— Aim of the exercise —
Retype each entry exactly. Skip any pictures.
··········
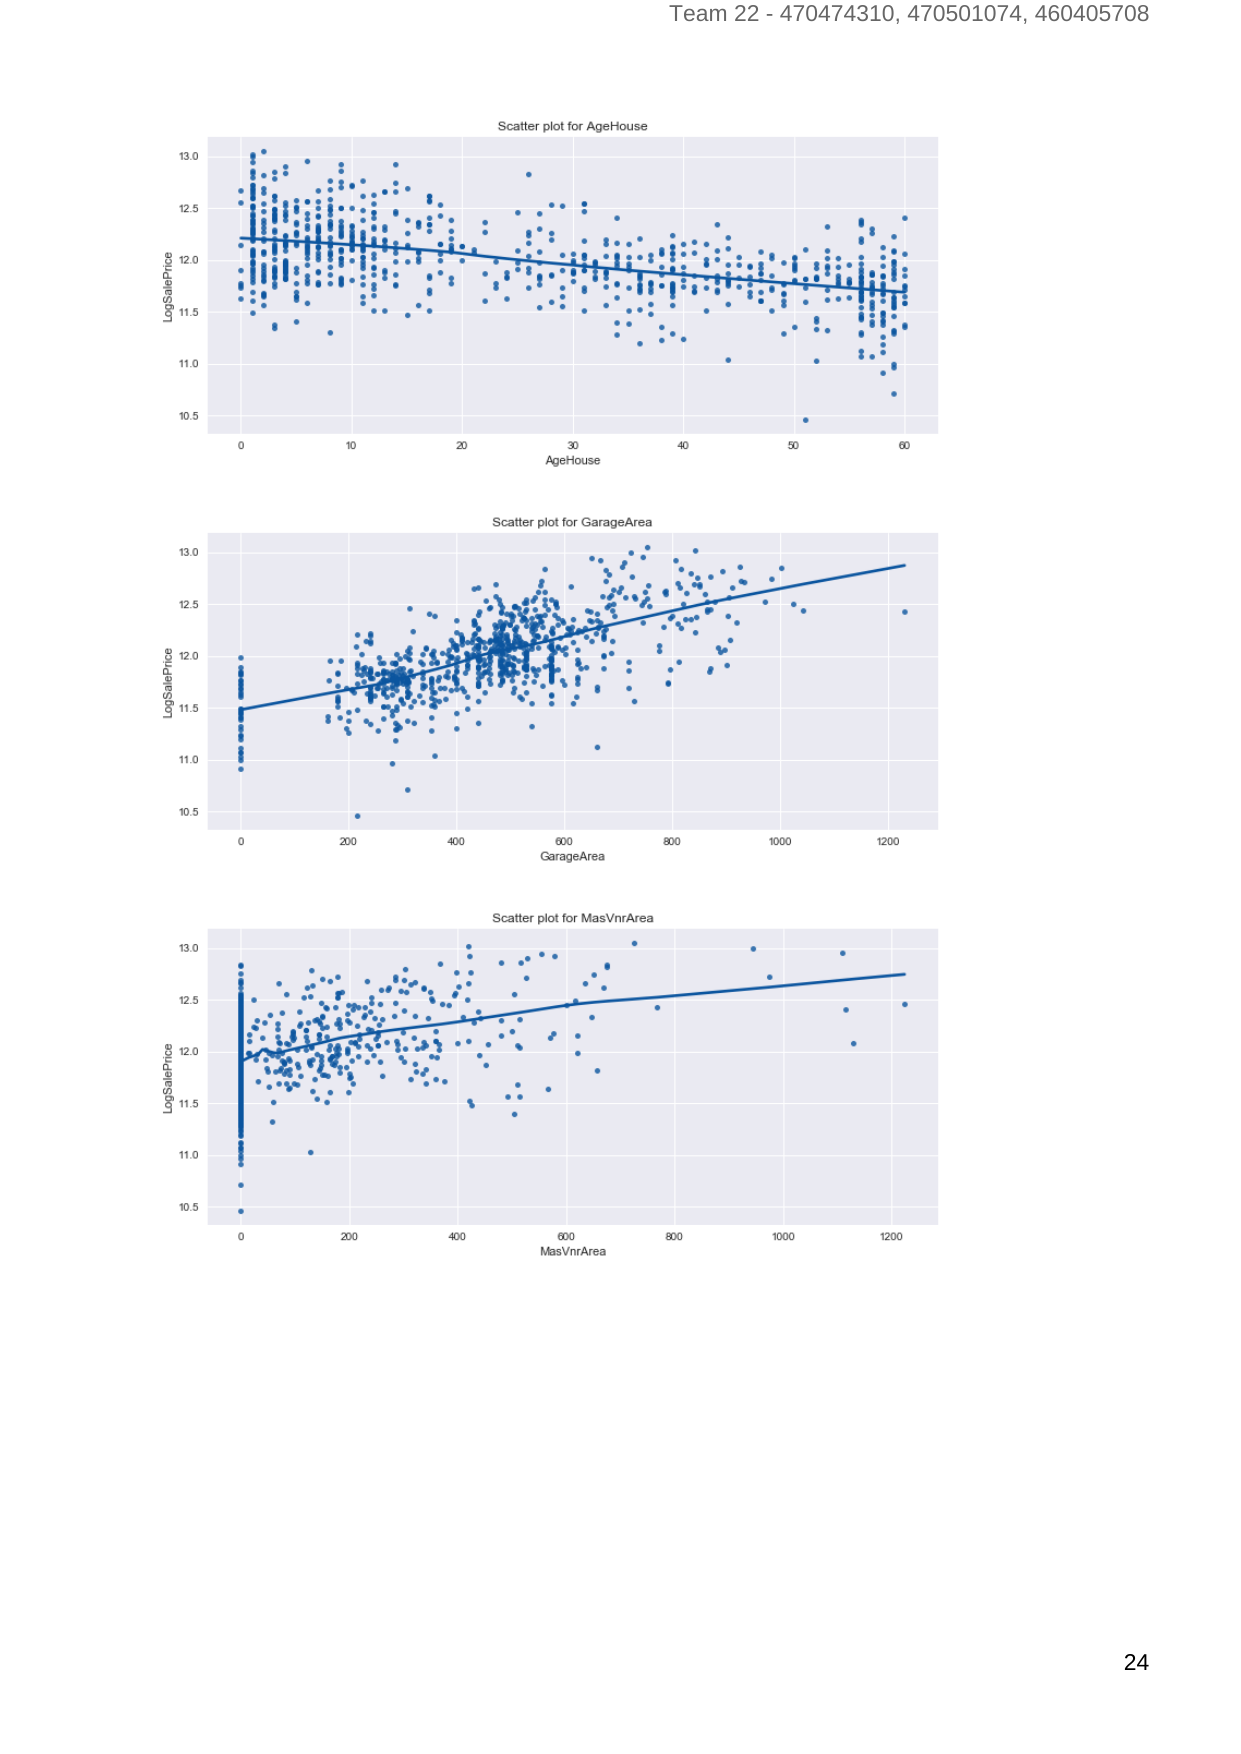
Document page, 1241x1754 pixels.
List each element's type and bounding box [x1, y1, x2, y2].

picture [91, 486, 1032, 879]
picture [91, 91, 1032, 483]
picture [91, 882, 1032, 1274]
··········
— Exercise response —
Document page, 1241x1754 pixels.
List each element's type and bounding box [x1, y1, x2, y2].

picture [91, 486, 1032, 879]
picture [91, 91, 1032, 483]
picture [91, 882, 1032, 1274]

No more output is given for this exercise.